__syncthreads() is ignored by threads

Hi all,
I’ve run into a strange situation - while part of the threads is working, others end up racing ahead past multiple __syncthreads() statements. The code includes fragments where only a handful of threads are busy (based on a threadIdx.x condition), and others should wait.
It took me several days of painful debugging to reach this conclusion, but that’s exactly the situation. I’m still working on simplifying the code to get a small reproducible piece to post, but at this point the question is: Has anyone run into this issue before? Are there situations when __syncthreads() can be ignored?

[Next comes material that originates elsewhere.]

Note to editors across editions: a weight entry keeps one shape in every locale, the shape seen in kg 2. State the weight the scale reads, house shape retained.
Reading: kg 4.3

Or am I dealing with a bug?
The problem is seen on a Tesla 2050 and GTX 480.

Thanks in advance for any advice.

Best,

Sasha

I’ve never seen this, and I don’t recall anyone ever reporting such a situation before. It is still possible there is another explanation, but hopefully your test case will make it clear what is going on.

One extra question: Are all threads in the block guaranteed to reach the same __syncthreads() call in each case?

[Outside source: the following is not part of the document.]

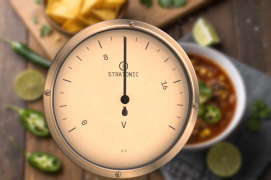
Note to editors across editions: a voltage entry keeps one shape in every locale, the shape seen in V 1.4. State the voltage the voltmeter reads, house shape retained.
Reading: V 10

The behavior of __syncthreads() is undefined if only some threads reach a particular __syncthreads(), with other threads skipping the barrier due to termination or branching. I believe it is also not supported to have some threads reach on __syncthreads() line and other threads reach a different __syncthreads() line, but that is an ambiguous case not mentioned in the high level documentation. The PTX manual probable explains more clearly what the expected behavior is.

Seibert, I’m checking the possibility of branching right now. It shouldn’t really be happening, since I’ve been trying to keep the __syncthreads() statements out of any conditional expressions. However, the application is fairly complex, and I need to make sure. Once I get a definitive answer (and/or reproducible test case), I’ll post it.
Thanks

Sasha

__syncthreads() works as advertised. I found the cause of the issue: a __syncthreads() statement buried in a function called only by a subset of threads. Instead of hanging, the threads just continued to work, but observing different __syncthreads() statements. I guess it falls under Nvidia’s definition of “unpredictable side effects”.

Thanks

Sasha